The Turners´ involvement in the American Civil War shows that they were willing, as an ethnic minority, to fight for the democratic principles of their newly chosen homeland. With this step the American Turners and its societies have made their contribution to American history. It was also a step toward Americanization. From this point on the Turners lived in a country whose rights they had fought for and whose history they were part of.

After the Civil War, new Turnvereins were founded in many American cities; others enlarged their membership. It was the beginning of a boom which lasted until the turn of the century. In these postbellum years the Turnerbund concentrated on educational goals such as the introduction of their physical training programs into public schools, and the opening of their Turnlehrer Seminary, while some societies were active in the industrial labor movement of the 1870s and 1880s.

The boom ceased at the time of the two World Wars. A difficult era for German-Americanism had begun, and with it for the Turner movement. Not all of the Turner Societies survived this period; some, however were able to withstand the difficulties and troubles of the recent decades.

What is left today are app. 60 societies divided into 14 districts. The total membership of the American Turners is about 13,000. The political tendencies and the spread of German culture through songs, poetry and literature have lost their significance and importance because today many members of the existing Vereine aren´t purely German anymore. People of different national backgrounds take advantage of the great variety of offers in physical education and the extended social programs.

The American Turners also have lost their influence on physical education in public schools. But they can be proud to be among the first to have introduced physical education to American public schools.

50 years ago in the history of the 100th anniversary of the Cincinnati Central Turners an article was published that started with the question „What is turnerism?" The author explained it: „Turnerism is a system of education combining rational physical and mental development, for the express purpose of strengthening the national power and fostering true patriotism - and true patriotism stands for the preservation of democracy and the attainment and maintenance of political, economic, religious and personal liberty".

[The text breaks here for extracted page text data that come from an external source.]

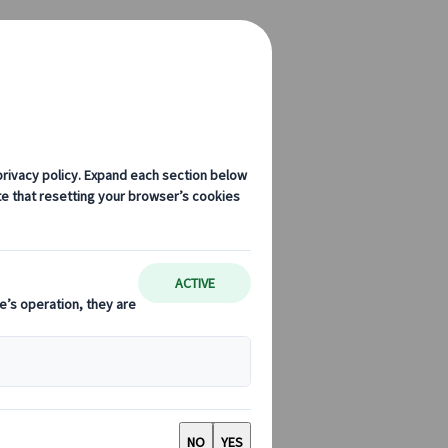
プロジェクトマネージャー
いて詳しくご覧ください。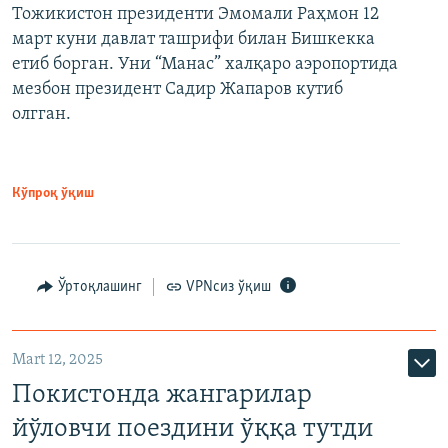
Тожикистон президенти Эмомали Раҳмон 12
март куни давлат ташрифи билан Бишкекка
етиб борган. Уни “Манас” халқаро аэропортида
мезбон президент Садир Жапаров кутиб
олгган.
Кўпроқ ўқиш
Ўртоқлашинг
VPNсиз ўқиш
Mart 12, 2025
Покистонда жангарилар
йўловчи поездини ўққа тутди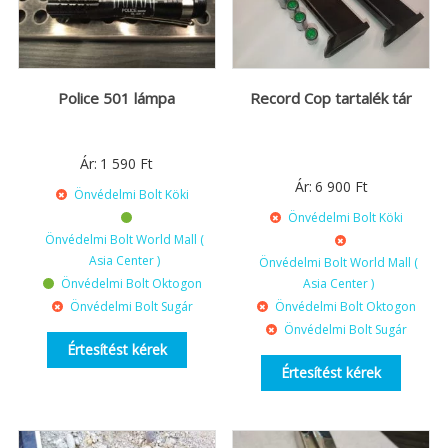
Police 501 lámpa
Record Cop tartalék tár
Ár:
1 590
Ft
Ár:
6 900
Ft
Önvédelmi Bolt Köki
Önvédelmi Bolt Köki
Önvédelmi Bolt World Mall (
Asia Center )
Önvédelmi Bolt World Mall (
Önvédelmi Bolt Oktogon
Asia Center )
Önvédelmi Bolt Sugár
Önvédelmi Bolt Oktogon
Önvédelmi Bolt Sugár
Értesítést kérek
Értesítést kérek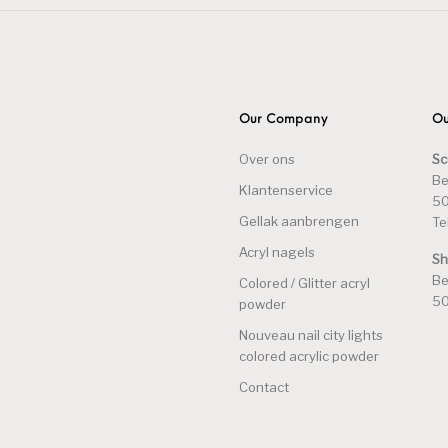
Our Company
Ou
Over ons
Sc
Be
Klantenservice
50
Gellak aanbrengen
Te
Acryl nagels
S
Be
Colored / Glitter acryl
50
powder
Nouveau nail city lights
colored acrylic powder
Contact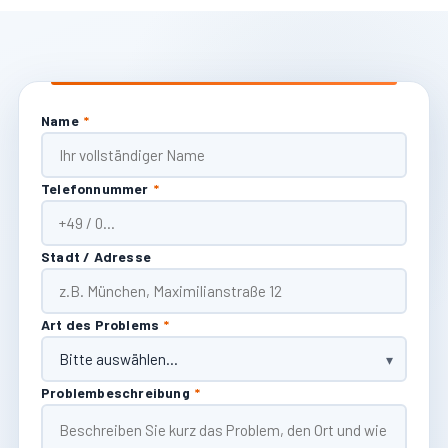
Name
*
Telefonnummer
*
Stadt / Adresse
Art des Problems
*
Problembeschreibung
*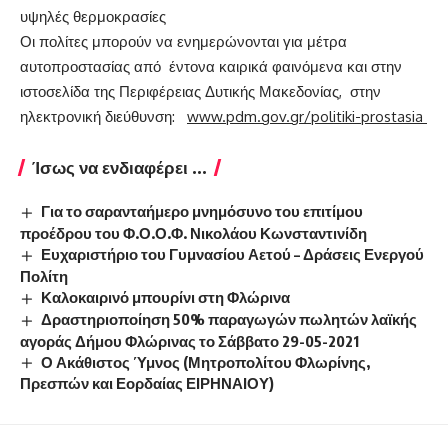
υψηλές θερμοκρασίες
Οι πολίτες μπορούν να ενημερώνονται για μέτρα
αυτοπροστασίας από έντονα καιρικά φαινόμενα και στην
ιστοσελίδα της Περιφέρειας Δυτικής Μακεδονίας, στην
ηλεκτρονική διεύθυνση:
www.pdm.gov.gr
/
politiki-
prostasia
Ίσως να ενδιαφέρει ...
Για το σαρανταήμερο μνημόσυνο του επιτίμου
προέδρου του Φ.Ο.Ο.Φ. Νικολάου Κωνσταντινίδη
Ευχαριστήριο του Γυμνασίου Αετού – Δράσεις Ενεργού
Πολίτη
Καλοκαιρινό μπουρίνι στη Φλώρινα
Δραστηριοποίηση 50% παραγωγών πωλητών λαϊκής
αγοράς Δήμου Φλώρινας το Σάββατο 29-05-2021
Ο Ακάθιστος Ύμνος (Μητροπολίτου Φλωρίνης,
Πρεσπών και Εορδαίας ΕΙΡΗΝΑΙΟΥ)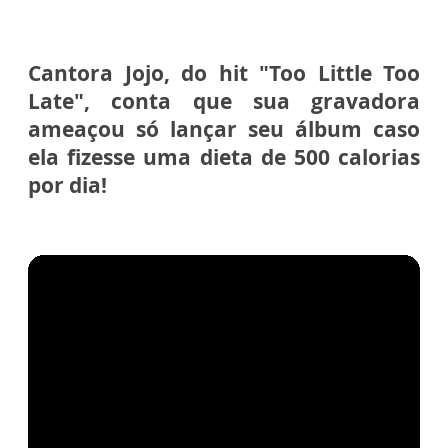
Cantora Jojo, do hit "Too Little Too
Late", conta que sua gravadora
ameaçou só lançar seu álbum caso
ela fizesse uma dieta de 500 calorias
por dia!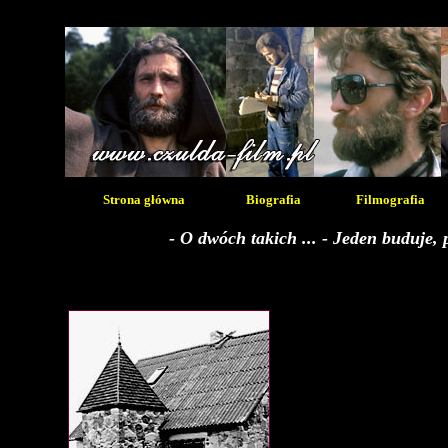
Strona główna
Biografia
Filmografia
- O dwóch takich ... - Jeden buduje, 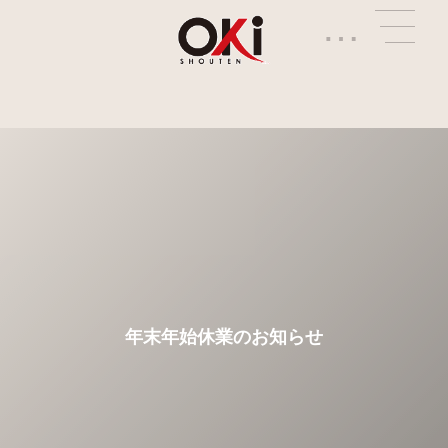
…
年末年始休業のお知らせ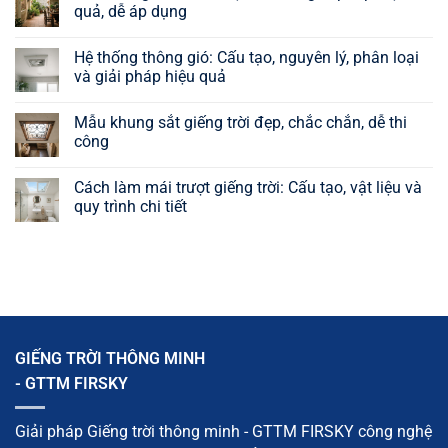
luận
quả, dễ áp dụng
ở
Cách
Không
làm
có
Hệ thống thông gió: Cấu tạo, nguyên lý, phân loại
thông
bình
gió
luận
và giải pháp hiệu quả
mái
ở
tôn
Cách
Không
giúp
hút
có
Mẫu khung sắt giếng trời đẹp, chắc chắn, dễ thi
nhà
gió
bình
thoáng
vào
luận
công
mát,
nhà
ở
giảm
tự
Hệ
Không
nóng
nhiên:
thống
có
Cách làm mái trượt giếng trời: Cấu tạo, vật liệu và
hiệu
9
thông
bình
quả
giải
gió:
luận
quy trình chi tiết
pháp
Cấu
ở
hiệu
tạo,
Mẫu
Không
quả,
nguyên
khung
có
dễ
lý,
sắt
bình
áp
phân
giếng
luận
dụng
loại
trời
ở
và
đẹp,
Cách
giải
chắc
làm
pháp
chắn,
mái
hiệu
dễ
trượt
quả
thi
giếng
GIẾNG TRỜI THÔNG MINH
công
trời:
Cấu
- GTTM FIRSKY
tạo,
vật
liệu
và
Giải pháp Giếng trời thông minh - GTTM FIRSKY công nghệ
quy
trình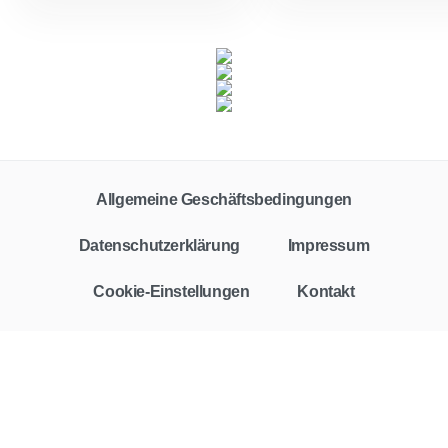
Allgemeine Geschäftsbedingungen
Datenschutzerklärung
Impressum
Cookie-Einstellungen
Kontakt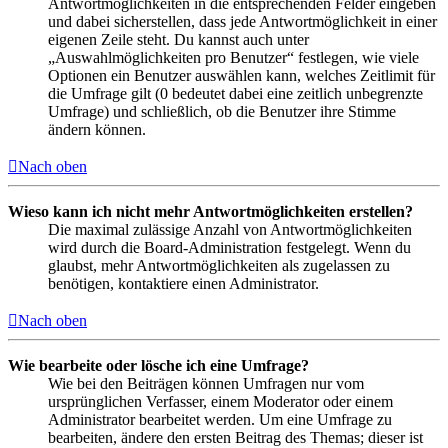
Antwortmöglichkeiten in die entsprechenden Felder eingeben
und dabei sicherstellen, dass jede Antwortmöglichkeit in einer
eigenen Zeile steht. Du kannst auch unter
„Auswahlmöglichkeiten pro Benutzer“ festlegen, wie viele
Optionen ein Benutzer auswählen kann, welches Zeitlimit für
die Umfrage gilt (0 bedeutet dabei eine zeitlich unbegrenzte
Umfrage) und schließlich, ob die Benutzer ihre Stimme
ändern können.
Nach oben
Wieso kann ich nicht mehr Antwortmöglichkeiten erstellen?
Die maximal zulässige Anzahl von Antwortmöglichkeiten
wird durch die Board-Administration festgelegt. Wenn du
glaubst, mehr Antwortmöglichkeiten als zugelassen zu
benötigen, kontaktiere einen Administrator.
Nach oben
Wie bearbeite oder lösche ich eine Umfrage?
Wie bei den Beiträgen können Umfragen nur vom
ursprünglichen Verfasser, einem Moderator oder einem
Administrator bearbeitet werden. Um eine Umfrage zu
bearbeiten, ändere den ersten Beitrag des Themas; dieser ist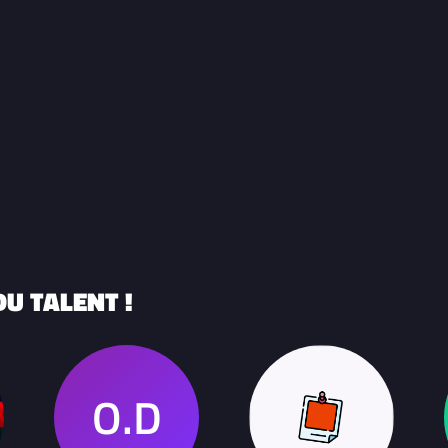
U TALENT !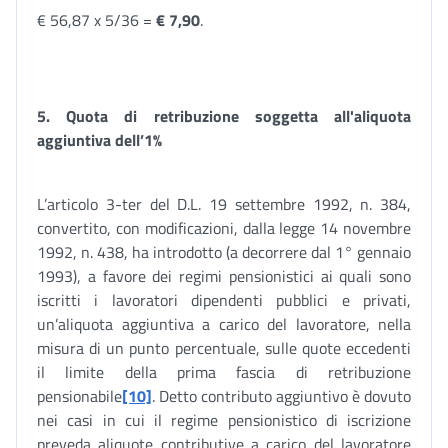
€ 56,87 x 5/36 =
€ 7,90
.
5. Quota di retribuzione soggetta all'aliquota
aggiuntiva dell’1%
L’articolo 3-ter del D.L. 19 settembre 1992, n. 384,
convertito, con modificazioni, dalla legge 14 novembre
1992, n. 438, ha introdotto (a decorrere dal 1° gennaio
1993), a favore dei regimi pensionistici ai quali sono
iscritti i lavoratori dipendenti pubblici e privati,
un’aliquota aggiuntiva a carico del lavoratore, nella
misura di un punto percentuale, sulle quote eccedenti
il limite della prima fascia di retribuzione
pensionabile
[10]
. Detto contributo aggiuntivo è dovuto
nei casi in cui il regime pensionistico di iscrizione
preveda aliquote contributive a carico del lavoratore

Today the American Turners and its societies have dropped their political engagement, but they still claim to promote not only health and physical education through their programs, but also cultural education, recreational and social activities and the participation in local and national civic projects, urging their members „to exercise the right of independent thought and action through the ballot and to follow the dictates of their conscience in religious matters", as it is stated in the revised principles of 1984.